This isn't my story... And yet it is.
My parents have experienced a lot of churn this past year. It all started early summer last year when my mom, a 27 year veteran at her job, was unceremoniously fired. This incident shook me to my core, that someone could be discarded so heartlessly. It felt like the wind was knocked out of me, leaving a mark even stronger than that left by my divorce. For any one that has followed this blog, that was pivotally life changing for me. This incident made me question a lot of things about life... How should I invest my time with the knowledge that even if you are doing the right things, bad shit still happens?
It was hard on my parents too. Its one thing to be tracking to retirement in a few years and another to abruptly have your career cut short. This all happened just a few months prior to me taking on my current position as a department leader at work and my sister had just stepped into her first management role. With my mom unemployed, she quickly became a life line for us. She became a replacement mom in both our respective households, as Candy and I worked to learn new and challenging roles at work. It was not unheard of for my mom to be staying over for a week at a time this past year.

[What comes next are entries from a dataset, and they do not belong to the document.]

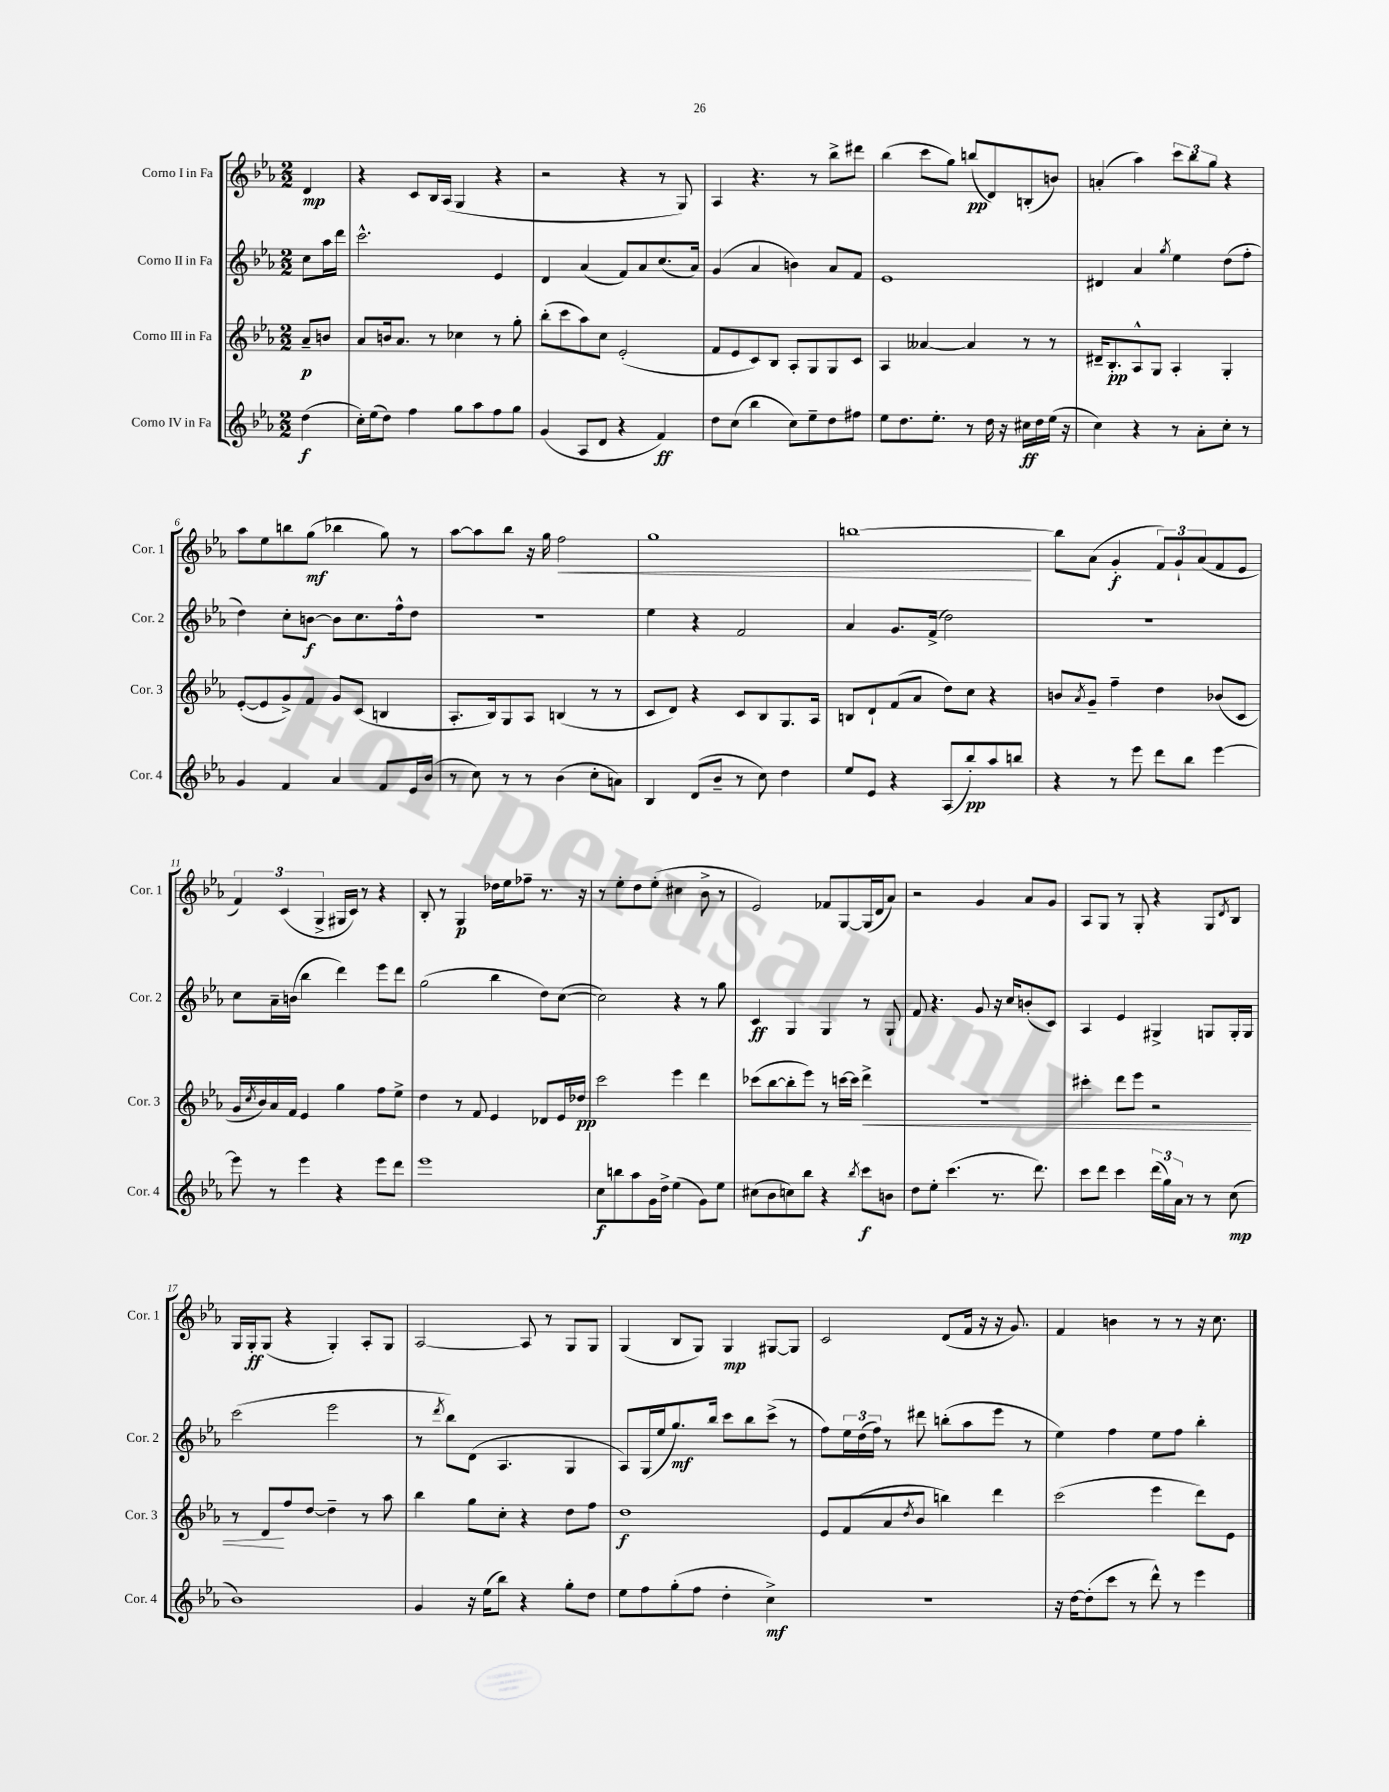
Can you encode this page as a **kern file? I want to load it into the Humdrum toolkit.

**kern	**dynam	**kern	**dynam	**kern	**dynam	**kern	**dynam
*part4	*part4	*part3	*part3	*part2	*part2	*part1	*part1
*staff4	*staff4	*staff3	*staff3	*staff2	*staff2	*staff1	*staff1
*I"Corno IV in Fa	*	*I"Corno III in Fa	*	*I"Corno II in Fa	*	*I"Corno I in Fa	*
*I'Cor. 4	*	*I'Cor. 3	*	*I'Cor. 2	*	*I'Cor. 1	*
*clefG2	*	*clefG2	*	*clefG2	*	*clefG2	*
*k[b-e-a-]	*	*k[b-e-a-]	*	*k[b-e-a-]	*	*k[b-e-a-]	*
*M2/2	*	*M2/2	*	*M2/2	*	*M2/2	*
=	=	=	=	=	=	=	=
(4dd\	f	8a-~/L	p	8cc\L	.	4d/	mp
.	.	8bn/J	.	16aa-\L	.	.	.
.	.	.	.	16ddd\JJ	.	.	.
=1	=1	=1	=1	=1	=1	=1	=1
16cc'\LL)	.	8a-/L	.	2.ccc^^\	.	4r	.
(16ee-\J	.	.	.	.	.	.	.
8dd\J)	.	16bn/k	.	.	.	.	.
.	.	8.a-/J	.	.	.	.	.
4ff\	.	.	.	.	.	8c/L	.
.	.	8r	.	.	.	16B-/L	.
.	.	.	.	.	.	(16A-/JJ	.
8gg\L	.	4cc-X\	.	.	.	4G/	.
8aa-\	.	.	.	.	.	.	.
8ff\	.	8r	.	4e-/	.	4r	.
8gg\J	.	8gg'\	.	.	.	.	.
=2	=2	=2	=2	=2	=2	=2	=2
(4g/	.	(8bb-'\L	.	4d/	.	2r	.
.	.	8ccc\	.	.	.	.	.
8A-/L	.	8aa-\)	.	(4a-/	.	.	.
8d/J	.	8cc\J	.	.	.	.	.
4r	.	(2e-'/	.	8f/L)	.	4r	.
.	.	.	.	8a-/	.	.	.
4f/)	ff	.	.	(8.cc/	.	8r	.
.	.	.	.	.	.	8G/)	.
.	.	.	.	16a-/Jk)	.	.	.
=3	=3	=3	=3	=3	=3	=3	=3
8dd\L	.	8f/L	.	(4g/	.	4A-/	.
(8cc\J	.	8e-/	.	.	.	.	.
4bb-\	.	8c/)	.	4a-/	.	4.r	.
.	.	8B-/J	.	.	.	.	.
8cc\L)	.	8A-'/L	.	4bn\)	.	.	.
8ee-~\	.	8G/	.	.	.	8r	.
8dd\	.	8G/	.	8a-/L	.	8bb-^\L	.
8ff#X\J	.	8c/J	.	8f/J	.	8ddd#X\J	.
=4	=4	=4	=4	=4	=4	=4	=4
8ee-\L	.	4A-/	.	1e-	.	(4bb-\	.
8.dd\	.	.	.	.	.	.	.
.	.	[4a--X/	.	.	.	8ccc\L	.
8.ee-'\J	.	.	.	.	.	.	.
.	.	.	.	.	.	8gg\J)	.
8r	.	4a--/]	.	.	.	(8bbn/L	pp
16dd\	.	.	.	.	.	8d/)	.
16r	.	.	.	.	.	.	.
16cc#X\LL	ff	8r	.	.	.	(8Bn'/	.
16dd\	.	.	.	.	.	.	.
(16ee-\JJ	.	8r	.	.	.	8bn/J)	.
16r	.	.	.	.	.	.	.
=5	=5	=5	=5	=5	=5	=5	=5
4cc\)	.	16d#X~/KL	.	4d#X/	.	(4an'/	.
.	.	8.B-'/	pp	.	.	.	.
4r	.	8A-^^/	.	4a-/	.	4aa-\)	.
.	.	8G/J	.	.	.	.	.
.	.	.	.	8qgg/	.	.	.
8r	.	4A-'/	.	4ee-\	.	12ccc\L	.
.	.	.	.	.	.	12bb-\	.
8a-'\L	.	.	.	.	.	.	.
.	.	.	.	.	.	12gg\J	.
8cc'\J	.	4G'/	.	(8dd\L	.	4r	.
8r	.	.	.	8ff'\J	.	.	.
!!LO:LB:g=z
=6	=6	=6	=6	=6	=6	=6	=6
4g/	.	([8e-'/L	.	4dd\)	.	8aa-\L	.
.	.	8e-/]	.	.	.	8ee-\	.
4f/	.	8g^/)	.	8cc'\L	.	8bbn\	.
.	.	8f/J	.	[8bn\J	f	(8gg\J	mf
4a-/	.	8g/L	.	8b\L]	.	4bb-X\	.
.	.	(8c/J	.	8.cc\	.	.	.
8f/L	.	4Bn/	.	.	.	8gg\)	.
.	.	.	.	16ff^^\k	.	.	.
16e-/L	.	.	.	8dd\J	.	8r	.
(16b-/JJ	.	.	.	.	.	.	.
=7	=7	=7	=7	=7	=7	=7	=7
8r	.	8.A-'/L	.	1r	.	[8aa-\L	.
8cc\)	.	.	.	.	.	8aa-\]	.
.	.	16B-/k)	.	.	.	.	.
8r	.	8G/	.	.	.	8bb-\J	.
8r	.	8A-/J	.	.	.	16r	.
.	.	.	.	.	.	16gg\	.
!	!	!	!	!	!	!	!LO:HP:b
(4b-\	.	(4Bn/	.	.	.	2ff\	<
8cc'\L	.	8r	.	.	.	.	.
8an\J)	.	8r	.	.	.	.	.
=8	=8	=8	=8	=8	=8	=8	=8
4B-/	.	8c/L	.	4ee-\	.	1gg	.
.	.	8d/J)	.	.	.	.	.
(8d/L	.	4r	.	4r	.	.	.
8b-~/J	.	.	.	.	.	.	.
8r	.	8c/L	.	2f/	.	.	.
8cc\)	.	8B-/	.	.	.	.	.
4dd\	.	8.G/	.	.	.	.	.
.	.	16A-/Jk	.	.	.	.	.
=9	=9	=9	=9	=9	=9	=9	=9
8ee-/L	.	8Bn/L	.	4a-/	.	[1bbn	.
8e-/J	.	8d`/	.	.	.	.	.
4r	.	(8f/	.	8.g/L	.	.	.
.	.	8a-/J	.	.	.	.	.
.	.	.	.	(16f^/Jk	.	.	.
(8A-/L	.	8dd\L)	.	2dd\)	.	.	.
8bb-'/)	pp	8cc\J	.	.	.	.	.
8aa-/	.	4r	.	.	.	.	.
8bbn/J	.	.	.	.	.	.	.
.	.	.	.	.	.	.	[
=10	=10	=10	=10	=10	=10	=10	=10
4r	.	8bn/L	.	1r	.	8bb\L]	.
.	.	8qa-/	.	.	.	.	.
.	.	8g~/J	.	.	.	(8a-\J	.
8r	.	4ff~\	.	.	.	4g'/	f
8eee-\	.	.	.	.	.	.	.
8ddd\L	.	4dd\	.	.	.	12f/L)	.
.	.	.	.	.	.	12g`/	.
8bb-\J	.	.	.	.	.	.	.
.	.	.	.	.	.	(12a-/	.
[4eee-\	.	(8b-X/L	.	.	.	8f/	.
.	.	8c/J	.	.	.	8e-/J	.
!!LO:LB:g=z
=11	=11	=11	=11	=11	=11	=11	=11
8eee-\]	.	16g/LL	.	8cc\L	.	6f/)	.
.	.	8qcc/	.	.	.	.	.
.	.	16b-/)	.	.	.	.	.
8r	.	16a-/	.	16a-~\L	.	.	.
.	.	.	.	.	.	(6c/	.
.	.	16f/JJ	.	(16bn\JJ	.	.	.
4eee-\	.	4e-/	.	4bb-\	.	.	.
.	.	.	.	.	.	6G^/	.
4r	.	4gg\	.	4ddd\)	.	16G#X/LL	.
.	.	.	.	.	.	16c/JJ)	.
.	.	.	.	.	.	8r	.
8eee-\L	.	8ff\L	.	8eee-\L	.	4r	.
8ddd\J	.	8ee-^\J	.	8ddd\J	.	.	.
=12	=12	=12	=12	=12	=12	=12	=12
1eee-	.	4dd\	.	(2gg\	.	8B-'/	.
.	.	.	.	.	.	8r	.
.	.	8r	.	.	.	4G/	p
.	.	8f/	.	.	.	.	.
.	.	4e-/	.	4bb-\	.	16dd-X\LL	.
.	.	.	.	.	.	16ee-\J	.
.	.	.	.	.	.	8ff-X~\J	.
.	.	8d-X/L	.	8dd\L)	.	8.r	.
.	.	16e-/L	.	([8cc\J	.	.	.
.	.	16dd-X/JJ	pp	.	.	16r	.
=13	=13	=13	=13	=13	=13	=13	=13
8cc\L	f	2ccc\	.	2cc\])	.	8r	.
8bbn\	.	.	.	.	.	8ee-'\L	.
8aa-\	.	.	.	.	.	8dd\	.
16g\L	.	.	.	.	.	(8ee-'\J	.
16dd^\JJ	.	.	.	.	.	.	.
(4ee-\	.	4eee-\	.	4r	.	4cc#X\	.
8g\L)	.	4ddd\	.	8r	.	8b-^\	.
8ee-\J	.	.	.	8gg\	.	8r	.
=14	=14	=14	=14	=14	=14	=14	=14
(8cc#X\L	.	(8ccc-X\L	.	4c/	ff	2e-/)	.
8b-\	.	[8bb-\	.	.	.	.	.
8ccn\)	.	8bb-'\]	.	4G/	.	.	.
8bb-\J	.	8eee-\J)	.	.	.	.	.
4r	.	8r	.	4G/	.	8f-X/L	.
.	.	[16cccn\LL	.	.	.	[8G/	.
.	.	16ccc\JJ]	.	.	.	.	.
8qbb-/	.	.	.	.	.	.	.
!	!	!	!LO:HP:b	!	!	!	!
8ccc\L	f	4ddd^\	<	8r	.	(16G/L]	.
.	.	.	.	.	.	16d/J	.
8bn\J	.	.	.	8G`/	.	8a-/J)	.
=15	=15	=15	=15	=15	=15	=15	=15
8dd\L	.	1r	.	8f/	.	2r	.
8ee-'\J	.	.	.	4.r	.	.	.
(4.ccc\	.	.	.	.	.	.	.
.	.	.	.	8g/	.	4g/	.
8.r	.	.	.	16r	.	.	.
.	.	.	.	16cc/KL	.	.	.
.	.	.	.	(8bn'/	.	8a-/L	.
8.ddd\)	.	.	.	.	.	.	.
.	.	.	.	8c/J)	.	8g/J	.
=16	=16	=16	=16	=16	=16	=16	=16
8ccc\L	.	4ccc#X'\	.	4A-/	.	8A-/L	.
8ddd\J	.	.	.	.	.	8G/J	.
4ccc\	.	8ddd\L	.	4e-/	.	8r	.
.	.	8eee-\J	.	.	.	8G'/	.
(24ddd\LL	.	2r	.	4G#X^/	.	4r	.
24gg\)	.	.	.	.	.	.	.
24a-\JJ	.	.	.	.	.	.	.
8r	.	.	.	.	.	.	.
8r	.	.	.	8Gn/L	.	8G/L	.
.	.	.	.	.	.	8qd/	.
(8cc\	mp	.	.	16G'/L	.	8B-/J	.
.	.	.	.	16G/JJ	.	.	.
!!LO:LB:g=z
=17	=17	=17	=17	=17	=17	=17	=17
1b-)	.	8r	.	(2ccc\	.	16G/LL	.
.	.	.	.	.	.	16G'/J	ff
.	.	8d/L	.	.	.	(8G/J	.
.	.	8ff/	[	.	.	4r	.
.	.	[8dd/J	.	.	.	.	.
.	.	4dd~\]	.	2eee-\	.	4G'/)	.
.	.	8r	.	.	.	8A-'/L	.
.	.	8aa-\	.	.	.	8G/J	.
=18	=18	=18	=18	=18	=18	=18	=18
4g/	.	4bb-\	.	8r	.	[2A-/	.
.	.	.	.	8qddd/	.	.	.
.	.	.	.	8bb-\L)	.	.	.
16r	.	8gg\L	.	(8d\J	.	.	.
(16ee-\KL	.	.	.	.	.	.	.
8bb-\J)	.	8cc'\J	.	4.A-/	.	.	.
4r	.	4r	.	.	.	8A-/]	.
.	.	.	.	.	.	8r	.
8gg'\L	.	8dd\L	.	4G/	.	8G/L	.
8dd\J	.	8ff\J	.	.	.	8G/J	.
=19	=19	=19	=19	=19	=19	=19	=19
8ee-\L	.	1dd	f	8A-/L)	.	(4G/	.
8ff\	.	.	.	(16G/L	.	.	.
.	.	.	.	16ee-/J	.	.	.
(8gg'\	.	.	.	8.gg/)	mf	8B-/L	.
8ff\J	.	.	.	.	.	8G/J)	.
.	.	.	.	16bb-/Jk	.	.	.
4dd'\	.	.	.	8ccc\L	.	4G/	mp
.	.	.	.	8bb-\	.	.	.
4cc^\)	mf	.	.	(8ccc^\J	.	[8G#X/L	.
.	.	.	.	8r	.	8G#/J]	.
=20	=20	=20	=20	=20	=20	=20	=20
1r	.	8e-/L	.	8ff\L)	.	2c/	.
.	.	(8f/	.	24ee-\L	.	.	.
.	.	.	.	(24dd\	.	.	.
.	.	.	.	24ff\JJ)	.	.	.
.	.	8a-/	.	8r	.	.	.
.	.	8qdd/	.	.	.	.	.
.	.	8b-/J	.	8ddd#X\	.	.	.
.	.	4bbn\)	.	(8bbn'\L	.	(8d/L	.
.	.	.	.	8aa-\	.	16f/Jk	.
.	.	.	.	.	.	16r	.
.	.	4ddd\	.	8eee-\J	.	16r	.
.	.	.	.	.	.	8.g/)	.
.	.	.	.	8r	.	.	.
=21	=21	=21	=21	=21	=21	=21	=21
16r	.	(2ccc\	.	4ee-\)	.	4f/	.
[16dd\KL	.	.	.	.	.	.	.
(8dd'\]	.	.	.	.	.	.	.
8ccc\J	.	.	.	4ff\	.	4bn\	.
8r	.	.	.	.	.	.	.
8ddd^^\)	.	4eee-\	.	8ee-\L	.	8r	.
8r	.	.	.	8ff\J	.	8r	.
4eee-\	.	8ddd\L)	.	4bb-'\	.	16r	.
.	.	.	.	.	.	8.cc\	.
.	.	8e-\J	.	.	.	.	.
==	==	==	==	==	==	==	==
*-	*-	*-	*-	*-	*-	*-	*-
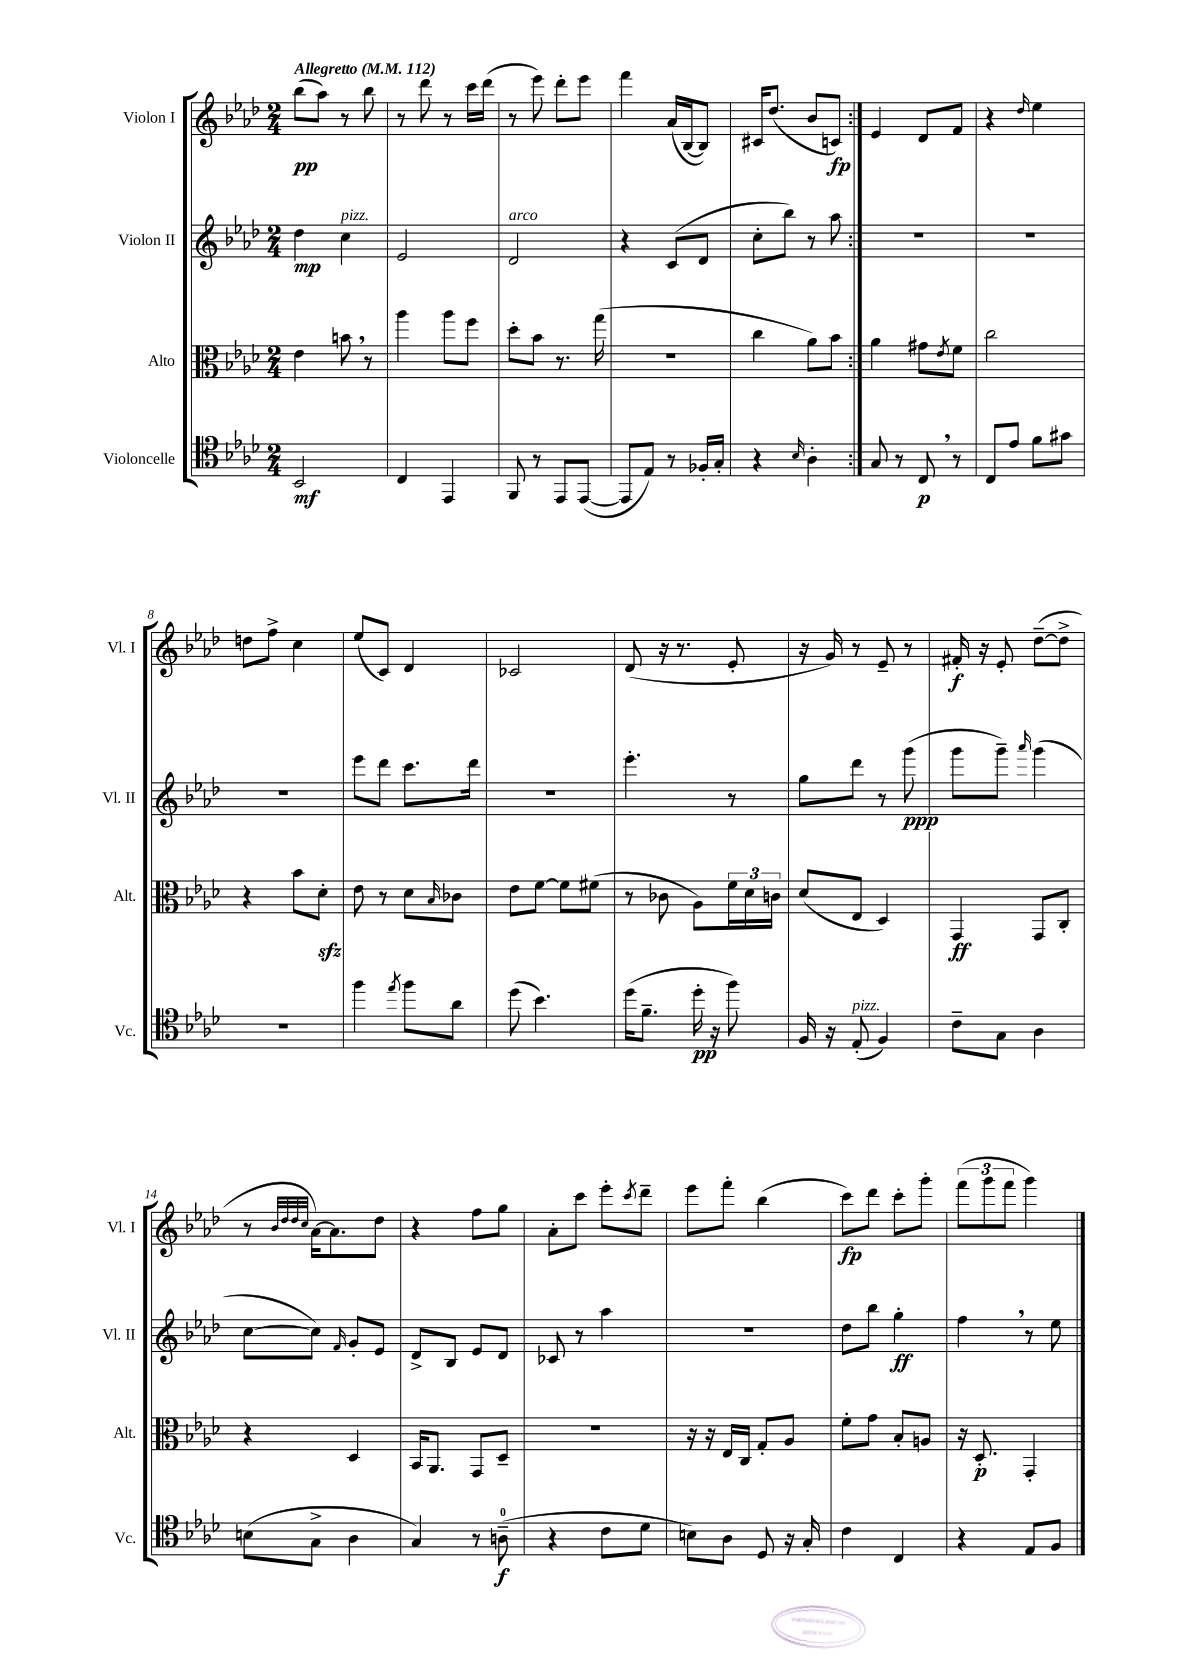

Then I did my house downsizing over Christmas and of course my parents were right there in the middle helping me through that crazy change.
In January, I happened to walk by the living room window and saw the for sale sign down the street. If this wasn't an act of God, I don't know what one looks like... My parents moved in down the street in March. :o) Mom continued to fill voids for us, as demanding jobs pulled us away from home, but now she no longer had to commute 2 hours one way to help. And now Isaac can walk 5 houses down the street for the pop and treats she always keeps for him, because his mean mom won't buy that crap... SPOILER. :o)
This September? My mom got a new job. :o) She works for my company, as an engineering project assistant. This is an essential but under appreciated role, these folks do all the crappy work engineers don't want to do. I knew that when she interviewed and I tried to explain it to her, but she didn't care. And you know what? Hearing her come home every night that first month, telling me how much she loved being back to work was a gift of perspective. She opened my eyes to see the blessings I have right in front of me. My job is hard and sometimes it can feel unrewarding. But I have a good job. It pays really well. I get to work with great people, doing challenging things.
Mom, thanks for helping me remember my blessings. Thank you for carrying me through this past year. And thank God for sending you the blessing of getting fired. It was our blessing in disguise.